Before enabling the use of something harmful, even life threatening, one must make an ethical decision. Everything that is legal is not necessarily ethical. It’s easy to rule out certain potentially harmful sectors in our culture, but there is no way to protect against everything. There is, however, no way to rule out tobacco, we know how to protect against this lethal substance. Those who are part of this world are drug dealers pure and simple. Their drug, tobacco, happens to be legal but that doesn’t make it ethical nor any less lethal.

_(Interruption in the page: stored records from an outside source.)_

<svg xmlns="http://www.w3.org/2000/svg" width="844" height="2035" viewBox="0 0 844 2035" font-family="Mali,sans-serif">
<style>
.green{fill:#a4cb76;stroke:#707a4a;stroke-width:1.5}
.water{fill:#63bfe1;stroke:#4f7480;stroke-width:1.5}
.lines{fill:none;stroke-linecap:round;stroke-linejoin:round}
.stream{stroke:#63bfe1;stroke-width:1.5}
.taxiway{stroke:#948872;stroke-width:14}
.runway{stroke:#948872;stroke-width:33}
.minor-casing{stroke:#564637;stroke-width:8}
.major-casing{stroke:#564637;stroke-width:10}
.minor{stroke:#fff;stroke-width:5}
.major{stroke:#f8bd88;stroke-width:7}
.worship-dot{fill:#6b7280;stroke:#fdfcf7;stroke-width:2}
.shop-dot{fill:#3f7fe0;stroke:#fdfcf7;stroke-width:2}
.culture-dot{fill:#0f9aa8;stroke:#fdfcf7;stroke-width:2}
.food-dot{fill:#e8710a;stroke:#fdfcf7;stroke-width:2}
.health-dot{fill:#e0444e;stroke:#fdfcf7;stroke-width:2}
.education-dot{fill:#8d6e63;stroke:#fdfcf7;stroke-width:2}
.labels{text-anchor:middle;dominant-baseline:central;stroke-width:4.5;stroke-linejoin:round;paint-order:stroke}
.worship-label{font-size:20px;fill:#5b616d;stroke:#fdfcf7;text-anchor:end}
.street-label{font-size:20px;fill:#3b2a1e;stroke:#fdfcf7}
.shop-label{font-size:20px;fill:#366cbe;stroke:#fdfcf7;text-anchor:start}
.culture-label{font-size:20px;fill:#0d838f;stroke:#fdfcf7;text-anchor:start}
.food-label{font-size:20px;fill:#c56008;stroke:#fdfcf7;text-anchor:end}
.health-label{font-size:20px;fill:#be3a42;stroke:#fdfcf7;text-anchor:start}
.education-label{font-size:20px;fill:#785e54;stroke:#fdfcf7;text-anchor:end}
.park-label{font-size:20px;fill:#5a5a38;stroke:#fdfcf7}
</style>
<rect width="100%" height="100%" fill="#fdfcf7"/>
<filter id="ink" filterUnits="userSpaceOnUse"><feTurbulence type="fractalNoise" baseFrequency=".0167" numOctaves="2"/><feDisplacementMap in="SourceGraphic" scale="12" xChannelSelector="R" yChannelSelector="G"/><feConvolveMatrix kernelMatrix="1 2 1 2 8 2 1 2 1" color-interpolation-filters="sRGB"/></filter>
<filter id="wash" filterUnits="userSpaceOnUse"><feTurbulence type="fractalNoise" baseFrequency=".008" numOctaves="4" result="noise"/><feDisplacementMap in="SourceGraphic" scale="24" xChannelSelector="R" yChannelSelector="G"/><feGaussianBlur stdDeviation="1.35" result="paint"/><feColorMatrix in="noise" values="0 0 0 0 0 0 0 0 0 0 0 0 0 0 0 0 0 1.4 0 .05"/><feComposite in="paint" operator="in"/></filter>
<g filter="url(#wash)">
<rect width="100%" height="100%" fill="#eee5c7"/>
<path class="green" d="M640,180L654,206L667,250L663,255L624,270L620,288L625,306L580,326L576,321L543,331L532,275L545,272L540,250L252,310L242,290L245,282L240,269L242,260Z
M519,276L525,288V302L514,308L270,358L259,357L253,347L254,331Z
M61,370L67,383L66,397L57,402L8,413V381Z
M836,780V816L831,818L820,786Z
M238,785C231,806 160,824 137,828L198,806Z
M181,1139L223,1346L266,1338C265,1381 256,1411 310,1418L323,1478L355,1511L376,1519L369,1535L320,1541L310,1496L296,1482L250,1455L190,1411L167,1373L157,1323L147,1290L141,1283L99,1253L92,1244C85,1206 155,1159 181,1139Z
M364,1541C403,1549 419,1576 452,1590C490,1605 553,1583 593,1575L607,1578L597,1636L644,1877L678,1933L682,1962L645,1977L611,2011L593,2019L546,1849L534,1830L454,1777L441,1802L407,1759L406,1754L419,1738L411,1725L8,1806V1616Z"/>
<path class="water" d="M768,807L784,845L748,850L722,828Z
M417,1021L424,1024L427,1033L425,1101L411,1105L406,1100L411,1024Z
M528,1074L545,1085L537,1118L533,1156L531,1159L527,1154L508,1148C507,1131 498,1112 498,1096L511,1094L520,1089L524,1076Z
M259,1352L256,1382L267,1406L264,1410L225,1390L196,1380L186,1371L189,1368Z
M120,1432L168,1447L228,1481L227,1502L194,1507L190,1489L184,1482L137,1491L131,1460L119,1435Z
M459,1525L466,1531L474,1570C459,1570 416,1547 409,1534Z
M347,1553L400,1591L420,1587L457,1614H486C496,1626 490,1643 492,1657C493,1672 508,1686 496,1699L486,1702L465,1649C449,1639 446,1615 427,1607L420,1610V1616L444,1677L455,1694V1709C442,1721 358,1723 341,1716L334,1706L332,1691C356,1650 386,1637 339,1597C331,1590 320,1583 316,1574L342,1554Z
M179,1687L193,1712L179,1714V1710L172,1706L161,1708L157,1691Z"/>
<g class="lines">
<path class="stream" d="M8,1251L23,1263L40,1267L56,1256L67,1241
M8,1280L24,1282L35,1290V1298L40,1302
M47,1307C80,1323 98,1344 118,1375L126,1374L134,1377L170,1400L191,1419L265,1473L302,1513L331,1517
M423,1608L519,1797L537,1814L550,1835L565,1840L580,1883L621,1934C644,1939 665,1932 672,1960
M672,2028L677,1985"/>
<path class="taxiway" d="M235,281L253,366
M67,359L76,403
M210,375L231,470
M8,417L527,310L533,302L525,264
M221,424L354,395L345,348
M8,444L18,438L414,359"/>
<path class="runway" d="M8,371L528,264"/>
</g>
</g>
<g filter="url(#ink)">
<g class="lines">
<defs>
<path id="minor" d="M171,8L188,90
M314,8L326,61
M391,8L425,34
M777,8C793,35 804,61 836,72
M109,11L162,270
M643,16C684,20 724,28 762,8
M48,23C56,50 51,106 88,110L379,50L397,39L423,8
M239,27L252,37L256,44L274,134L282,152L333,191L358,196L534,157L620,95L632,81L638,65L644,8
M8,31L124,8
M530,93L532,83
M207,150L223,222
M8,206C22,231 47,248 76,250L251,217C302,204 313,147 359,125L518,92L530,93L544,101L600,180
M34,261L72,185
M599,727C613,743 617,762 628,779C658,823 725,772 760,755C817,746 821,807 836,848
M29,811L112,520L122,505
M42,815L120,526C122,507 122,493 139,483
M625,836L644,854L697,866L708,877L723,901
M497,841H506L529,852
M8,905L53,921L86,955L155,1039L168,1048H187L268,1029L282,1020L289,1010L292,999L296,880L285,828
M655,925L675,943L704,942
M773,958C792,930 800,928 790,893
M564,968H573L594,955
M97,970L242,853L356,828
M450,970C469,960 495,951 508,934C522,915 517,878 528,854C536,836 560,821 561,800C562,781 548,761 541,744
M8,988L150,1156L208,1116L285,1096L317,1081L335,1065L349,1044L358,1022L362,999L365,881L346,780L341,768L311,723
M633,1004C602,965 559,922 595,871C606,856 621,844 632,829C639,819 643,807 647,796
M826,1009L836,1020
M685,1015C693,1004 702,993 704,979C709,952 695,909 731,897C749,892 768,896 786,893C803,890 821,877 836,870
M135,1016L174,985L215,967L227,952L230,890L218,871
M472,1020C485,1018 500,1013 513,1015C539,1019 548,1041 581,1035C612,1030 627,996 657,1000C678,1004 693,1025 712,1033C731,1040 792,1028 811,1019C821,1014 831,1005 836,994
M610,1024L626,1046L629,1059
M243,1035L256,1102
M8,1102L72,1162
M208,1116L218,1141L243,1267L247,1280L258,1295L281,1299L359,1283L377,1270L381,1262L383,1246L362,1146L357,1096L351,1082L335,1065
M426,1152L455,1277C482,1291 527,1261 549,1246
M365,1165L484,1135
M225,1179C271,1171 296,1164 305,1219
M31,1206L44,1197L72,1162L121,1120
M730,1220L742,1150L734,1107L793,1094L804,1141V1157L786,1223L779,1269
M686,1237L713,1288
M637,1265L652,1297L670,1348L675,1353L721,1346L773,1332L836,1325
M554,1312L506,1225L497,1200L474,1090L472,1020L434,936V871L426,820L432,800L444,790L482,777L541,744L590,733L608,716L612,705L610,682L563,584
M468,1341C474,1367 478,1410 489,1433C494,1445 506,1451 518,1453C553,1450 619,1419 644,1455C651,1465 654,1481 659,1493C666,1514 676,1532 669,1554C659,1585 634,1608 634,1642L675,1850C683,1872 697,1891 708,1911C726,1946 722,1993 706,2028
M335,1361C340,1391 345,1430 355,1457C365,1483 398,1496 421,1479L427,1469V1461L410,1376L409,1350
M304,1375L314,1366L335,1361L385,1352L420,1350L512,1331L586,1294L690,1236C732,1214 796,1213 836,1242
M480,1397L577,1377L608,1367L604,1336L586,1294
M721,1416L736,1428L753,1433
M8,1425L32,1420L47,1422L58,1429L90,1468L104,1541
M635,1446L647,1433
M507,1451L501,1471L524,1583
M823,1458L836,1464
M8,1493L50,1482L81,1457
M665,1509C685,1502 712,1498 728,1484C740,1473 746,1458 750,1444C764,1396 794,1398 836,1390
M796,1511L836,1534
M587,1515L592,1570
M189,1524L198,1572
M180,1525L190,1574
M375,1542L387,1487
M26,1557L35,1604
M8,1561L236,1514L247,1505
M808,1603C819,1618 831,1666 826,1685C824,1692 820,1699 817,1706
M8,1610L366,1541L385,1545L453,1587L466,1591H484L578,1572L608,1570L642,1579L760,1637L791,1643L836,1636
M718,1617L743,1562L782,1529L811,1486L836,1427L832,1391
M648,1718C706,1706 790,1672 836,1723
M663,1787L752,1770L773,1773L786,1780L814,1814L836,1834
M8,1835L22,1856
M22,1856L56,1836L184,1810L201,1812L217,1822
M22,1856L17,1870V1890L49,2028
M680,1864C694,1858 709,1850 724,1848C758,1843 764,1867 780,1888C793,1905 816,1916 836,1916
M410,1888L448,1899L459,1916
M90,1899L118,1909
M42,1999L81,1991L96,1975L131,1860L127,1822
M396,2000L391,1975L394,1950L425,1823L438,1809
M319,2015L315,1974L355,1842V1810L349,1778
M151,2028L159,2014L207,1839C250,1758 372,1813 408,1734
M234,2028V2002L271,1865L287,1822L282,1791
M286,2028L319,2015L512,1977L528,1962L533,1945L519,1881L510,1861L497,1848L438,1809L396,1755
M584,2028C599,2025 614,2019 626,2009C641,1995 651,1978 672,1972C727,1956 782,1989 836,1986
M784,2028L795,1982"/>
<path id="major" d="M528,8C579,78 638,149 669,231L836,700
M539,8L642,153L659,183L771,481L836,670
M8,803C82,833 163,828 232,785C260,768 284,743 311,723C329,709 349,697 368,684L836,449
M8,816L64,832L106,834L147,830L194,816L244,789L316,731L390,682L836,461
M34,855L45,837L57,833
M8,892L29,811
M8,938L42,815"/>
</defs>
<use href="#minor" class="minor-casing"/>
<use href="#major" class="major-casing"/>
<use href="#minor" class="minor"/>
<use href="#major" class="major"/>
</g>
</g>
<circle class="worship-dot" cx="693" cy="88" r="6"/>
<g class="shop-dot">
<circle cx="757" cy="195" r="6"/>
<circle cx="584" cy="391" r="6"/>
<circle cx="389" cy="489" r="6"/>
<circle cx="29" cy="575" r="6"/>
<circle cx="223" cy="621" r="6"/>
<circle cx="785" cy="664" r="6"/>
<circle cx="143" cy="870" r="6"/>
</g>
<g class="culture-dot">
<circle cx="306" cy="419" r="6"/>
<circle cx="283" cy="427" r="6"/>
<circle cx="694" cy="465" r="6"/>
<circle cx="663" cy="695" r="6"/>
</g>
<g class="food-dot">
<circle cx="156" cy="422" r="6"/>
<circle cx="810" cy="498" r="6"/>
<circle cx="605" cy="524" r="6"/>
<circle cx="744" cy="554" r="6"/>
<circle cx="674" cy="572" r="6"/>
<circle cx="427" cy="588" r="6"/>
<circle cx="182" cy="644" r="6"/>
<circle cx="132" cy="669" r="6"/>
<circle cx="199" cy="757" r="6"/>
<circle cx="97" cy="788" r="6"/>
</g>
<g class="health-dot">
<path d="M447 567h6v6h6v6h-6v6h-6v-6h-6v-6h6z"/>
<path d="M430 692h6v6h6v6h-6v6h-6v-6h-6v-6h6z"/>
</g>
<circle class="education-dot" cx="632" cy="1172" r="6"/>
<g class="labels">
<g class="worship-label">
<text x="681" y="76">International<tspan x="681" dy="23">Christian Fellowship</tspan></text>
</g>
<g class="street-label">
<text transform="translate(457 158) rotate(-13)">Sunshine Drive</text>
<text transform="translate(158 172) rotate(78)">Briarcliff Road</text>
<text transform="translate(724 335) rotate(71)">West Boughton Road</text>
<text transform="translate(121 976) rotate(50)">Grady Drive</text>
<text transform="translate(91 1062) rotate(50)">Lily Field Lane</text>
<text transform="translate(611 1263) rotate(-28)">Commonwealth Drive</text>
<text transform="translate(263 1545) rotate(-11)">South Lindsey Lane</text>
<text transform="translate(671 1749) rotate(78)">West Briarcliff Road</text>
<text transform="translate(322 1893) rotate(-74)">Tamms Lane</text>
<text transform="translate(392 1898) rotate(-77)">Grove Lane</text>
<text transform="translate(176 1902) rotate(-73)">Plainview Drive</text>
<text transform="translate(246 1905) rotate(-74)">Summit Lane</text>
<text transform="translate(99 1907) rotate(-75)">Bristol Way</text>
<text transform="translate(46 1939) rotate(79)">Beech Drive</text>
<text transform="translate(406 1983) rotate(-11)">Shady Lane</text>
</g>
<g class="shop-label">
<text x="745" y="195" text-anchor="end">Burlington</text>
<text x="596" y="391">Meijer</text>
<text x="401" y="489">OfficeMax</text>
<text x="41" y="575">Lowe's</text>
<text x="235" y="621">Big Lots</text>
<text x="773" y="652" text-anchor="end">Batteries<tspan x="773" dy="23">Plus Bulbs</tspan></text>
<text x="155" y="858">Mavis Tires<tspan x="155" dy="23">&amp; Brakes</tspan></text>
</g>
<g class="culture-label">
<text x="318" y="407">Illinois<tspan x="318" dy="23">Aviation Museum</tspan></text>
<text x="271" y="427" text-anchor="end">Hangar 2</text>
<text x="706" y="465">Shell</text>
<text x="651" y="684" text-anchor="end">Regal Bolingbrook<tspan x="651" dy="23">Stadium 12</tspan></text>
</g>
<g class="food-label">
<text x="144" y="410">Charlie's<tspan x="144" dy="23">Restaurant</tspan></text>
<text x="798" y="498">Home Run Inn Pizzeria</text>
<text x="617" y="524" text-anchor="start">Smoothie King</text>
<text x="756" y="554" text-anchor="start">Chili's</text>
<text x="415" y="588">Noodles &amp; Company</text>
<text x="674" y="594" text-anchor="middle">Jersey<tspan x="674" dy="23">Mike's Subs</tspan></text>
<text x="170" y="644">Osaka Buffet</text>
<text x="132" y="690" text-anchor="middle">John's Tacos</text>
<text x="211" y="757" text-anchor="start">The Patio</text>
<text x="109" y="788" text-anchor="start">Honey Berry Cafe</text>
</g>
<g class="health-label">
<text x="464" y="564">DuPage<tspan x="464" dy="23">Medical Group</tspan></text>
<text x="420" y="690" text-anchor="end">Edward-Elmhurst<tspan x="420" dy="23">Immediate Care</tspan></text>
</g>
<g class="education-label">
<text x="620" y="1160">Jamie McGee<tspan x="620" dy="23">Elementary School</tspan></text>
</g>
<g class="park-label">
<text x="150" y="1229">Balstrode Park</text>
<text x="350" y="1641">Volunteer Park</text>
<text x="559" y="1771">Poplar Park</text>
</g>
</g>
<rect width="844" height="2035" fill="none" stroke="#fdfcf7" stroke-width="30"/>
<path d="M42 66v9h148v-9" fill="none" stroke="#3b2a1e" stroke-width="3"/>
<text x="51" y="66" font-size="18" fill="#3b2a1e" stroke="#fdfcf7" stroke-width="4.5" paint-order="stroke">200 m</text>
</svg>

Don’t listen to, “Back when we started we didn’t know.”  We knew. A hundred years ago during World War One cigarettes were called “Coffin Nails.” American “Doughboys” sang “If the Fatimas don’t kill you the Camels will.” They knew. R.J. Reynolds knew. He shipped his “Camels” by the millions “Over There” where they were handed out, “Free” to our troops. R.J. was secure in the knowledge that they would get hooked and be forced to buy them by the time they returned home.

Those who have chosen to cross the great ethical divide and take part in this evil enterprise will find a way to justify their action. But for Big Tobacco to challenge a need to warn those who buy cigarettes, that is a new low. Since they can’t ban tobacco, the least the FDA can do is to warn smokers of the devastating outcomes they risk. Seeing the gruesome conditions cigarettes trigger every time they light up may help, especially for those lighting up the first time.

Many of those who have escaped this horrific habit say getting off cigarettes was the hardest thing they ever did. Enduring the physical pain when your body screams for a narcotic, be it heroin or nicotine, is near unbearable. Then there’s a  constant craving that lasts sometimes for years. The health risks, Cancer, Emphysema, Heart Disease, they all await that first puff. Not taking that first puff is the easiest way to breathe easy.